ABSTRACT
Many water utilities offer price caps to reassure consumers about future prices. Researchers have focused largely on the implication of price caps on total cost of ownership or conservation rather than consumers’ preference for such guarantees. In this paper, we examine consumers’ preferences for price caps. We first consider how consumers form expectations about their water prices, and secondly how they evaluate those expected prices against guarantees. Our empirical investigation, using new survey data, confirms that as variability of historic prices increases, consumers use less historic information to form their expectations, and replace it with more subjective information, such as their perceptions of the water supplier’s investment efficiency and the quality of their water. Further, water consumers who are more motivated to protect themselves, as demonstrated by averting behaviours even when they consider service quality to be good, more strongly prefer a guarantee when past prices have been highly variable.
Acknowledgements
We are grateful to the University of South Australia, TD Meloche Monnex, and Opus (WSP) NZ for providing funding for this research.
Disclosure statement
No potential conflict of interest was reported by the author(s).
Notes
1. A model based on these principles was first proposed by Brock and Hommes (Citation1997).
2. For example, Brock and Hommes (Citation1997) show that an adaptive expectation system based on boundedly rational predictors leads to a cycle between stable and unstable predictions.
3. It is noteworthy that the literature has relied on a limited number of surveys. Most of the empirical literature on expectations formation draws on macroeconomic survey data, such as the U.S. Survey of Economic Expectations; the U.S. Survey of Consumers; the U.S. Health & Retirement Survey; and the Survey of Professional Forecasters. See Pesaran and Weale (Citation2006) for a comprehensive summary as at 2005, although more recent literature has also drawn heavily from these datasets, including Dominitz and Manski (Citation2011), Engelberg, Manski, and Williams (Citation2011), Gouret and Hollard (Citation2011), and Hudomiet, Kézdi, and Willis (Citation2011).
4. Although the survey data are nearly ten years old, our aim is to understand how people form expectations. If we have undertaken our analysis correctly, those factors should stand today and into the future. What is more likely to change is the proportion of respondents falling into different calculating classes depending on their trust in the water supplier and more recent price variability.
5. In New Zealand, water utilities/municipalities may review rates annually as stated on the Local Councils Internal Affairs website (http://www.localcouncils.govt.nz/lgip.nsf/wpg_url/About-Local-Government-Local-Government-In-New-Zealand-Council-funding).
6. Consumers who pay volumetrically for their water are typically more aware of water prices than those that do not (Troy and Randolph Citation2006). Creagh (Citation2010) found that in New Zealand, 80% of volumetrically charged consumers reported that they could recall their last water bill, compared to only 25% of fixed charged consumers. Furthermore, compared to annual household expenditures of $52,500 per year (Statistics New Zealand Citation2010), water bills averaging $300 per household per year means that water constitute less than 1% of households’ budget.
7. The New Zealand Health (Drinking Water) Amendment Act 2007 legislates compliance with the New Zealand Drinking Water Standards, and the Local Government Act 2002 requires community consultation on price and levels of service quality.
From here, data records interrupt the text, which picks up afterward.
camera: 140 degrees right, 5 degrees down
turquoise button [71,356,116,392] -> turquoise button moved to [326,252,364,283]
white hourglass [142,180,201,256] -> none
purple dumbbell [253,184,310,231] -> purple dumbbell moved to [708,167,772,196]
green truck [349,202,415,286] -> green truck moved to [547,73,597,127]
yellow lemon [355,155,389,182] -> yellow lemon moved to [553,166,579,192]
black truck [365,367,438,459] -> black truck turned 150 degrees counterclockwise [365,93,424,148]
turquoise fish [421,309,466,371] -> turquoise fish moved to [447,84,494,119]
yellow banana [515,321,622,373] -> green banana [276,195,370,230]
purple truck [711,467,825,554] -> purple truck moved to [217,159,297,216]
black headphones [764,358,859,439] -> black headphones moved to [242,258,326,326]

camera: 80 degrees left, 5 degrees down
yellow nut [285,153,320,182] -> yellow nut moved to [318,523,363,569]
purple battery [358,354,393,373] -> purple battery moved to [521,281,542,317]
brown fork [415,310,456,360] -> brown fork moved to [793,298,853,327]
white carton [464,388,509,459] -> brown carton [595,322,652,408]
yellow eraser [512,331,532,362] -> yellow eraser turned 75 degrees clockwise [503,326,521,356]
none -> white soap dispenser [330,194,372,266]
8. We also tested models that weighted more recent prices more heavily or that considered only recent shocks, but found these models to behave no better. In the interest of simplicity, we used a straight-line extrapolation.
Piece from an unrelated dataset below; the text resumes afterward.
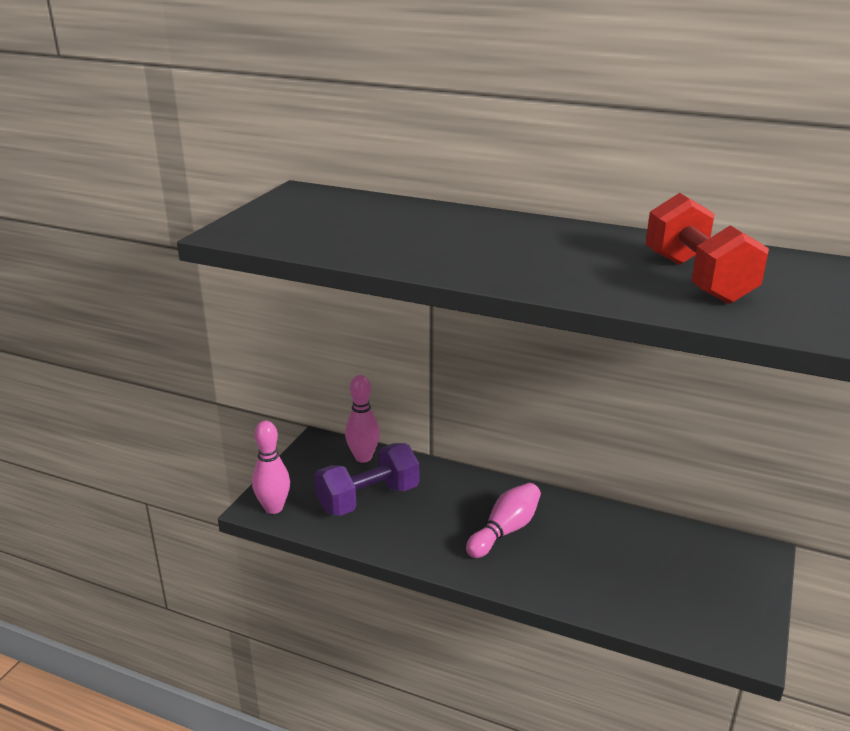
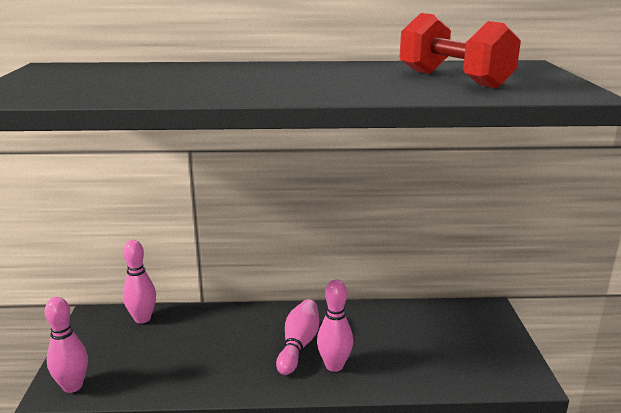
camera: 25 degrees left, 5 degrees down
purple dumbbell [314,443,419,516] -> none
none -> pink bowling pin [317,280,353,372]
9. We also evaluated models where standard deviation was used directly, i.e. as a continuous variable, but those models did not perform well.
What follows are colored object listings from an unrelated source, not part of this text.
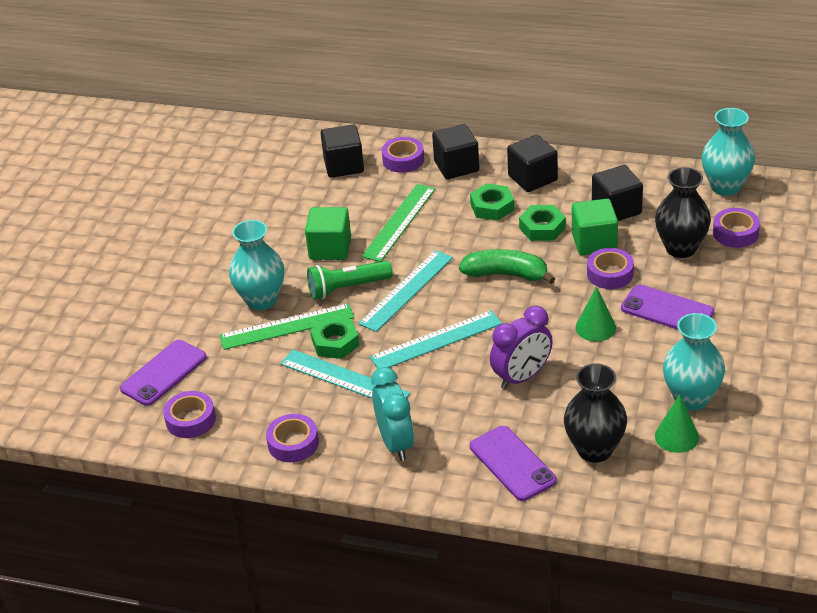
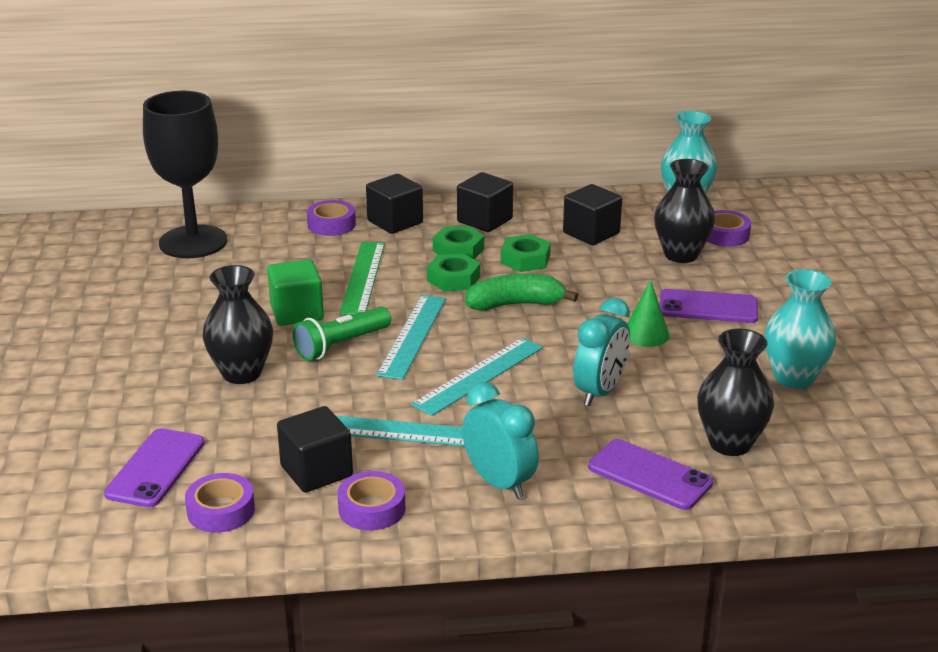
camera: 25 degrees left, 10 degrees down
green ruler [219,303,355,350] -> none
turquoise vase [229,220,284,310] -> black vase [202,265,273,384]
green nut [310,317,360,359] -> green nut moved to [427,253,480,292]
black cube [320,125,364,178] -> black cube moved to [277,406,353,493]
purple clock [490,306,553,389] -> turquoise clock [573,298,630,406]
green cube [572,199,618,255] -> none
purple tape [587,248,634,289] -> none
green cone [655,395,699,453] -> none
none -> black goblet [143,91,227,258]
10. Local Government (Rating) Act 2002.
11. Models with four types of respondents were also evaluated but none of those converged.
12. More complicated models like latest class models offer few other opportunities to test assumptions compared to simpler models such as linear regression models. Standard statistics such as R-squared are unavailable.
13. Respondents from the highest income category responded statistically inconsistently with their income category. We removed these respondents from the analysis, as well as two respondents who claimed to have experienced restrictions for more than 52 weeks in a year, leaving 1183 observations on which to test correlation between risk appetite and individual discount rate.
14. We used 100 imputations of discount rate in both models.